The United States Securities and Exchange Commission has had to postpone proceedings against two Indians charged with running an illegal high-yield investment scheme out of India targeting overseas investors. They have not managed to serve an order against either Pankaj Srivastava or Nataraj Kavuri. The order extending time for proceedings suggests that the regulator has been unable to locate the duo, believed to be in India.
The US regulator had passed an order against Srivastava and Kavuri on November 12 this year but was not able to serve the order to the accused, according to a note on the regulator's website. The proceedings against them have now been postponed to mid-2015.
"Respondents, who are believed to be in India, have not yet been served with the OIP(Order Instituting Proceedings)...To allow time for service of the OIP and Respondents’ Answers,1 consistent with 17 C.F.R. § 201.161, the hearing will be postponed sine die, and a prehearing conference will be held by telephone on June 26, 2015," said the order dated December 9.
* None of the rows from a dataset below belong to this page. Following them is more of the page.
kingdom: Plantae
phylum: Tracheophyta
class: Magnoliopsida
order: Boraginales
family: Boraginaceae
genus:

The duo had floated an investment management company called Profits Paradise and attracted investors with guaranteed daily returns of 1.5-2%. They claimed to generate the returns by trading 'on foreign exchanges as well as in stocks and commodities,' according to the SEC statement on the matter. The SEC also alleged that the returns were fake.
India’s markets regulator Securities and Exchange Board of India (Sebi) had helped track down the software used in the scheme to a Lucknow-based firm. This ultimately helped uncover the identity of Pankaj Srivastava who had been operating under the identity of Paul Allen. Another individual Nathan Jones was also found to be involved, he was later identified as Nataraj Kavuri from Hyderabad.
Emails sent to the SEC and the Securities and Exchange Board of India on Saturday remained unanswered.